Prior research on cancer has shown how absolute and relative disparity measures can yield different conclusions about trends in population disparities and that the lack of a framework for measuring disparities can yield inconsistent communications about cancer-related health disparities and measuring progress toward national goals [15]. Absolute and relative measures take different perspectives on which aspects of population health to assess, and selecting a measure requires careful thinking about methodological issues as well as ethical and conceptual matters [15]. For example, a population health perspective prioritizes an absolute measure as a method to reflect the number of cases that would be averted from an intervention [15]. Our finding that the absolute measure was more sensitive to missing racial and ethnic information than the relative measure confirms that careful consideration is needed to select an appropriate disparity measure and interpret situations in which absolute and relative disparity measures diverge.

There are several reasons why the demographic data for reported chlamydia and gonorrhea diagnoses may be incomplete. Although standardized recommendations exist for collecting race and ethnicity information [27], demographic data collection is incomplete and inconsistent across jurisdictions and health care systems [28,29]. Incomplete collection of race and ethnicity information might result from individuals not disclosing information about their race and ethnicity because of mistrust or if they are provided with limited response options that do not match their self-identity [30]. Local health agencies’ efforts to follow up on reported diagnoses to collect additional demographic information can be costly and inefficient [31].

Implications for Practice

In our experience and based on conversations with practitioners in the field, there are 3 primary sources of race and ethnicity information for newly diagnosed chlamydia and gonorrhea infections. First, diagnostic data may be obtained from laboratory reports that are automatically submitted to health departments, which frequently omit race and ethnicity information. Second, providers may submit case reports of notifiable conditions. Although these case reports should have race and ethnicity information, they may be incomplete, and passive surveillance systems based on laboratory data and case reports may have missing demographic information unless states can do active surveillance to obtain case reports on laboratory reports for which there is no matched case report. Third, race and ethnicity information may have been collected by disease intervention specialists through partner service interviews.

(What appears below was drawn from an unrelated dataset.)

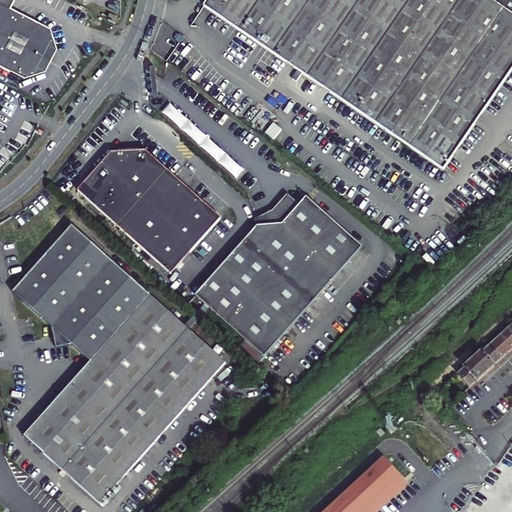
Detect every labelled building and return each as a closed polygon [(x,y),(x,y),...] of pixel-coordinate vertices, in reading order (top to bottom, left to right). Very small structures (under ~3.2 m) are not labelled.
[(0,0),(0,9),(3,11),(13,7),(7,4),(8,0),(0,0)] [(511,0),(209,0),(205,8),(446,169),(511,71),(511,0)] [(94,3),(92,8),(100,12),(103,8),(94,3)] [(3,11),(0,9),(0,63),(21,74),(43,68),(54,46),(46,24),(13,7),(3,11)] [(107,154),(105,154),(69,191),(161,278),(212,223),(139,152),(136,153),(133,149),(130,149),(110,150),(107,154)] [(251,225),(251,233),(275,232),(293,214),(280,201),(265,217),(251,225)] [(251,233),(250,234),(184,301),(251,366),(354,259),(300,206),(275,232),(251,233)] [(100,508),(229,362),(70,229),(64,236),(12,295),(53,332),(56,350),(69,346),(89,367),(24,440),(100,508)] [(496,365),(495,363),(511,348),(511,325),(458,373),(470,386),(478,378),(479,379),(496,365)] [(400,475),(382,456),(317,511),(371,511),(406,482),(400,475)]
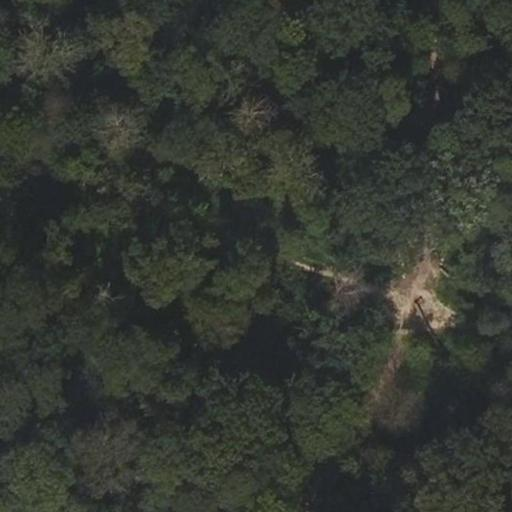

However, interviews are less frequently conducted for gonorrhea and chlamydia following the CDC guidelines to prioritize HIV and syphilis for outreach [21]; furthermore, the high number of gonorrhea and chlamydia cases makes it infeasible to interview all individuals. Promising strategies for improving data quality include strengthening relationships with providers to improve the completeness of reporting, focusing on large-volume providers, and updating surveillance systems to use standardized electronic reporting.

Upstream and system-level solutions, such as enhanced electronic reporting, are needed to improve the availability of race and ethnicity information in public health surveillance systems, particularly when it is infeasible for public health workers to interview all cases. A past assessment of race and ethnicity information across different disease registries found that inconsistencies occurred more frequently among Hispanic populations and populations categorized as being in an “other” racial and ethnic group, suggesting that a more granular coding system for collecting demographic information might improve data completeness [32]. Furthermore, requiring race and ethnicity information in the initial data collection and simultaneously working with communities to improve surveillance instruments has been previously recommended to reduce the incompleteness of race and ethnicity information [30].

Informatics specialists can play important roles in designing cost-effective and interoperable solutions by defining standardized data elements, designing validation procedures, and automatically populating registries to enhance electronic reporting systems [5]. A recent case study showed that the automatic transfer of clinical data from an electronic health record system to public health surveillance improved the timeliness and quality of data with minimal manual intervention [26]. Moreover, collaboration with informatics specialists can improve the design and efficiency of data-entry systems for collecting more complete data. For example, systems can prevent progression until all required elements are filled out, and some aspects of the data entry can be automatically filled to avoid frustrating users with too many questions [3]. These types of informatics solutions could help enhance the electronic reporting of information required by public health agencies. Ultimately, obtaining more complete and accurate information on the front end is more efficient in terms of time and cost than assigning health department staff to locate persons with incomplete information for follow-up, particularly for high-morbidity diseases.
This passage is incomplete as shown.